◆ **YOUR GOAL**:
Leave the pictures in the listing below aside and reproduce exactly the lines starting with the one with "ycarecenters.com does not" and going on through the one with "We handle all", both ends included.

◆ **DATASET EXTRACT**:
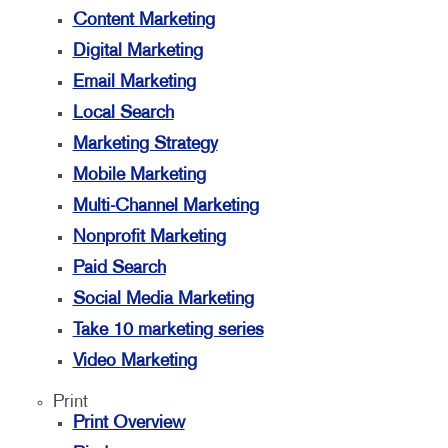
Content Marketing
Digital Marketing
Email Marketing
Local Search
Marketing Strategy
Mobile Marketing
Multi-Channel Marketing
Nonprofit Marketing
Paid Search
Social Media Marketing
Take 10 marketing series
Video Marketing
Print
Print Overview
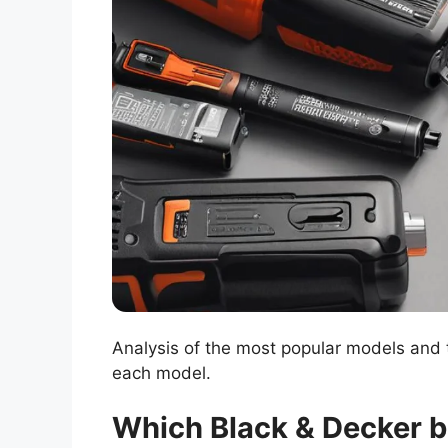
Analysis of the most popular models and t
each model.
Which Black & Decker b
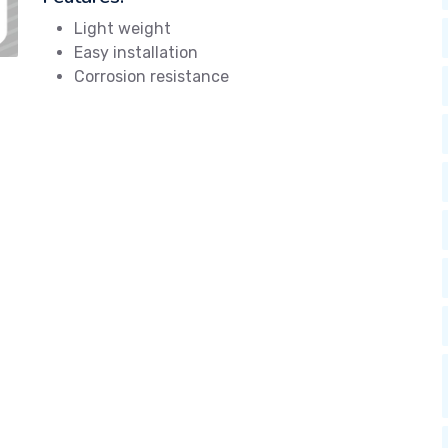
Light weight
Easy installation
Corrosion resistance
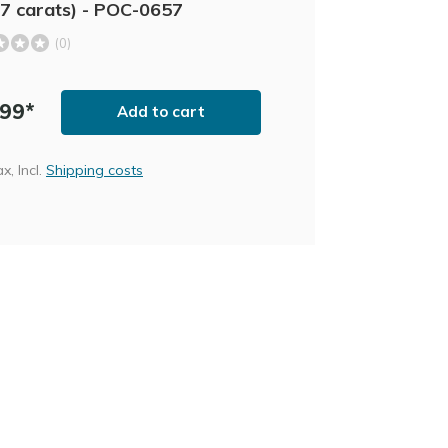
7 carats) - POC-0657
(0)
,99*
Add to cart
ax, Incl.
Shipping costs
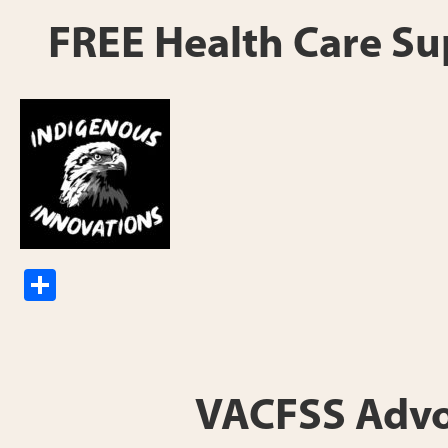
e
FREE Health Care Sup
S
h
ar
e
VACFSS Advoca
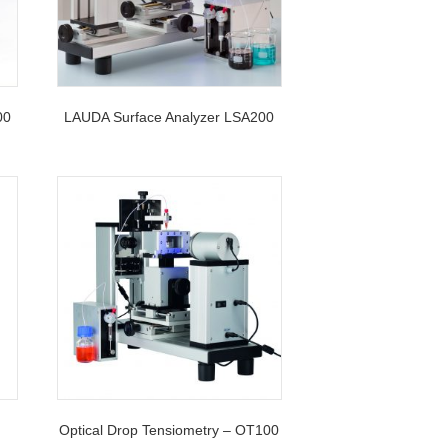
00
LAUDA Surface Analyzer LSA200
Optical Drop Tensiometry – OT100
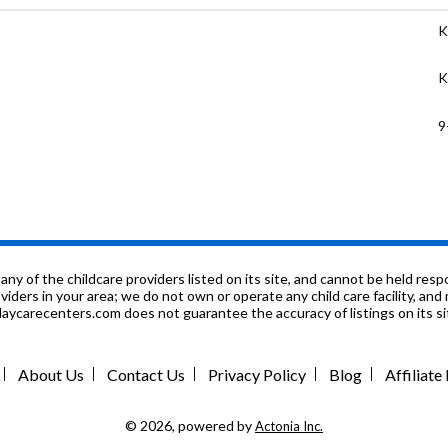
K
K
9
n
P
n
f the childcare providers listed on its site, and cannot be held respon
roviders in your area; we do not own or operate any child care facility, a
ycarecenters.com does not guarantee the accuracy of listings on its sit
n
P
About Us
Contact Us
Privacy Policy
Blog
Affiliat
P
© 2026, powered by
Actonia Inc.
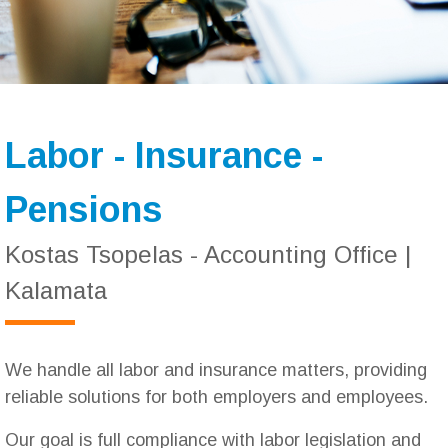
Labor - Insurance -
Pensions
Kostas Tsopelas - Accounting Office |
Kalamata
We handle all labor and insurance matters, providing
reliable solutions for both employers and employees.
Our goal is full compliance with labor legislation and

◆ **SOLUTION FOR THIS TASK**:
ycarecenters.com does not guarantee the accuracy of listings on its sit
n
P
About Us
Contact Us
Privacy Policy
Blog
Affiliat
P
© 2026, powered by
Actonia Inc.
Labor - Insurance -
Pensions
Kostas Tsopelas - Accounting Office |
Kalamata
We handle all labor and insurance matters, providing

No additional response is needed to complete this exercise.